Data excerpts:
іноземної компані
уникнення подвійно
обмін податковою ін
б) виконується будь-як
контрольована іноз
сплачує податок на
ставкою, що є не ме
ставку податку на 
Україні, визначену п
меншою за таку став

WHAT YOU SHOULD DO.
Copy out every line of the records word for word, with nothing changed.

REPLY TO THE TASK.
іноземної компані
уникнення подвійно
обмін податковою ін
б) виконується будь-як
контрольована іноз
сплачує податок на
ставкою, що є не ме
ставку податку на 
Україні, визначену п
меншою за таку став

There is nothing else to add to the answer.